Серебренников оторвался от партийных документов, которые в это время просматривал. Ему показалось, что капитан нездоров. Сидит, низко опустив голову. И скулы, и нос, и подбородок – все заострилось.
– Ты, случаем, не заболел, Николай Петрович? Выглядишь что-то неважно.

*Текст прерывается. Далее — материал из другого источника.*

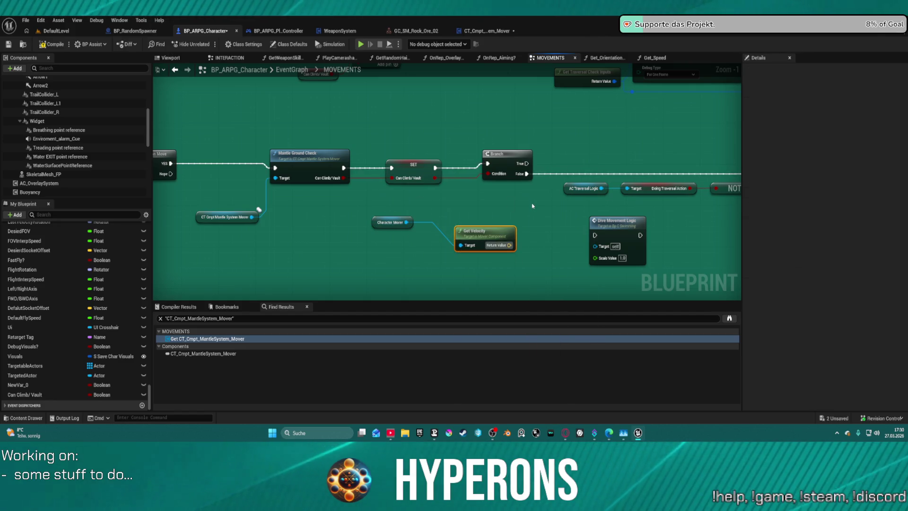
- Add a greater-than comparison and a Vector Length XY node after Get Velocity
{"action": "left_click_drag", "start_coordinate": [509, 245], "coordinate": [519, 241]}
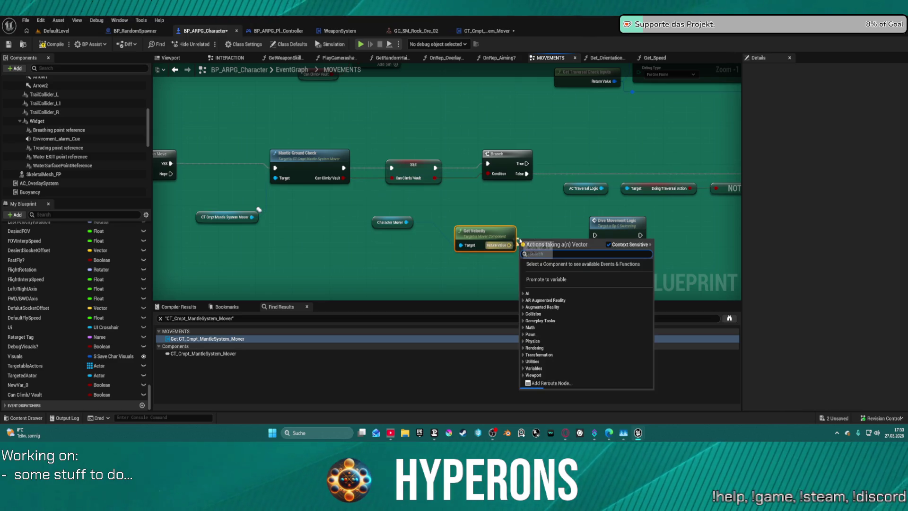
{"action": "type", "text": "great"}
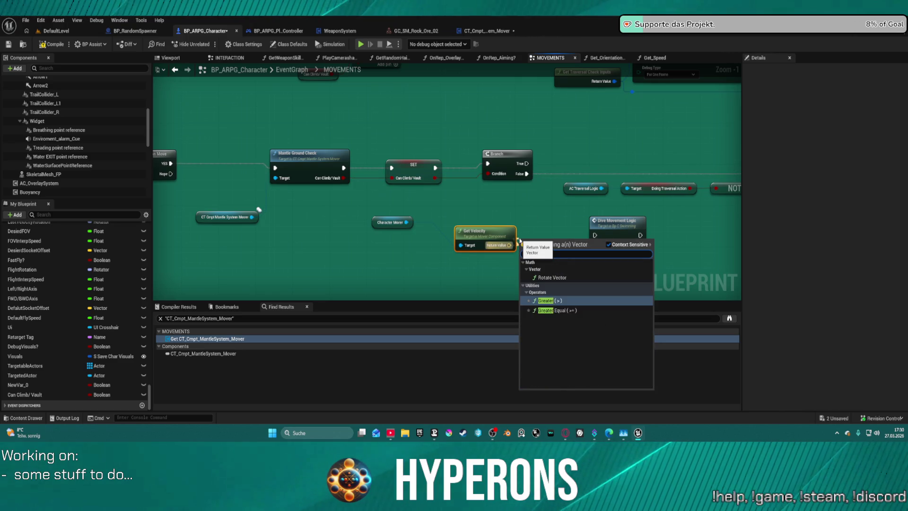
{"action": "key", "text": "Return"}
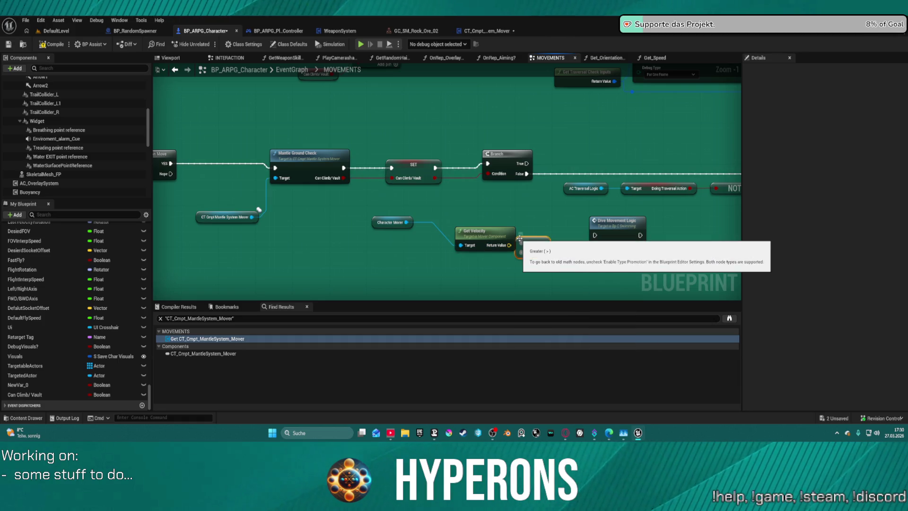
{"action": "mouse_move", "coordinate": [374, 219]}
{"action": "left_mouse_down"}
{"action": "mouse_move", "coordinate": [462, 266]}
{"action": "mouse_move", "coordinate": [346, 247]}
{"action": "left_mouse_up"}
{"action": "mouse_move", "coordinate": [488, 232]}
{"action": "left_mouse_down"}
{"action": "mouse_move", "coordinate": [436, 232]}
{"action": "mouse_move", "coordinate": [485, 256]}
{"action": "left_mouse_up"}
{"action": "type", "text": "x"}
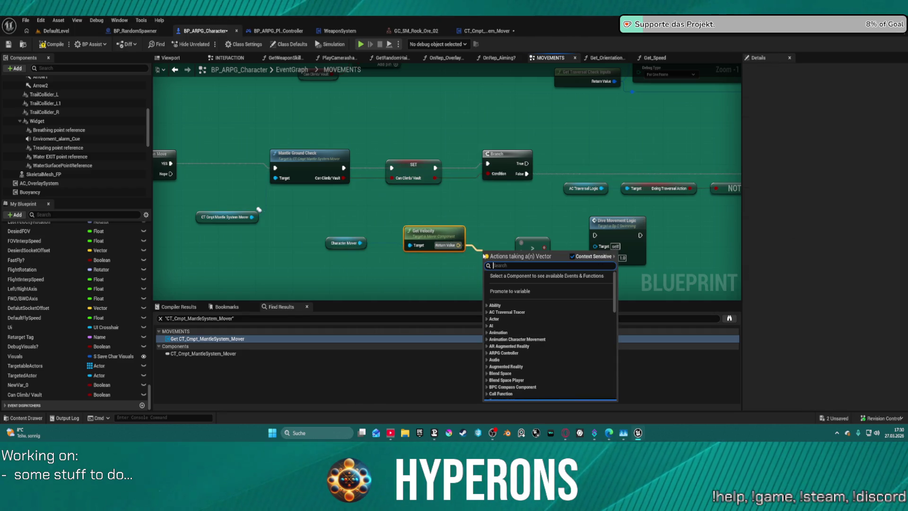
{"action": "type", "text": "y"}
{"action": "key", "text": "Return"}
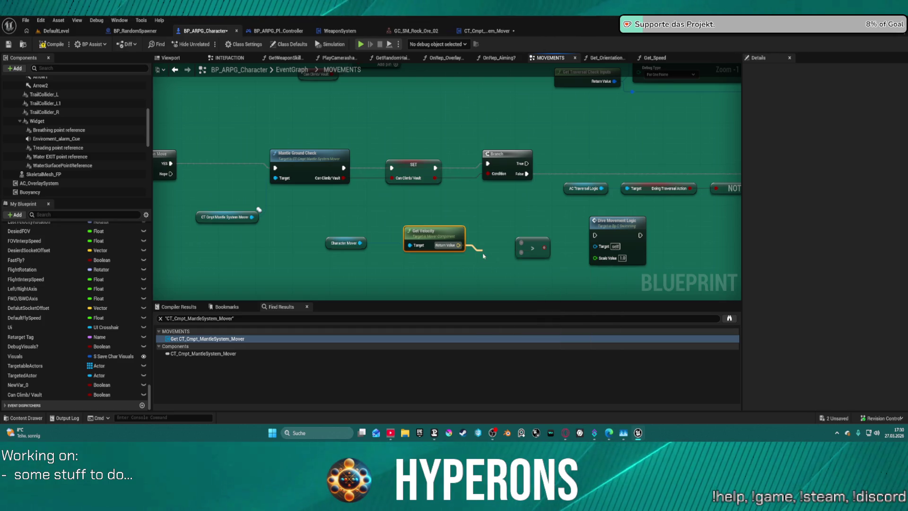
{"action": "left_click_drag", "start_coordinate": [500, 248], "coordinate": [546, 238]}
- Shift the velocity nodes left and place the comparison beside Vector Length XY
{"action": "left_click_drag", "start_coordinate": [511, 265], "coordinate": [321, 222]}
{"action": "left_click_drag", "start_coordinate": [482, 239], "coordinate": [326, 244]}
{"action": "left_click_drag", "start_coordinate": [540, 248], "coordinate": [437, 237]}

– Устал, – неохотно ответил капитан. – Заместитель на курорте, вот и верчусь как белка в колесе.
– Ночью пойду на поверку, – заметил Серебренников. – Учти, пожалуйста.
В канцелярию вошел Шарапов и обратился к майору:
– Завтра у одного солдата день рождения. Мы хотим отметить, организовать на заставе стол именинника.
Серебренников заинтересовался.
– А ну-ка, садись, садись.
– Мы себе мыслим это так, – объяснял Шарапов, продолжая стоять. – Сажаем, значит, именинника с близкими друзьями за отдельный столик. На столе цветы… – Тут он запнулся. – В общем, есть бумажные у Тамары Ивановны Ярцевой, и она обещала. А потом – конфеты, пирог. Пусть солдат чувствует, что он действительно именинник.
– Молодцы! – одобрил майор.
Старшина прищурился, словно представил себе, как будет выглядеть стол именинника:
– Белая скатерть – хорошо. Цветы бумажные – тоже. Но вот если бы настоящие…
Зазвонил телефон.
– Ясно, куда клонит Шарапов, – сказал начальник заставы, поднимая трубку. – Есть в поселке девушка, и стоит у нее на подоконнике фикус.
– А что, – подхватил Серебренников, – это идея. У кого фикус?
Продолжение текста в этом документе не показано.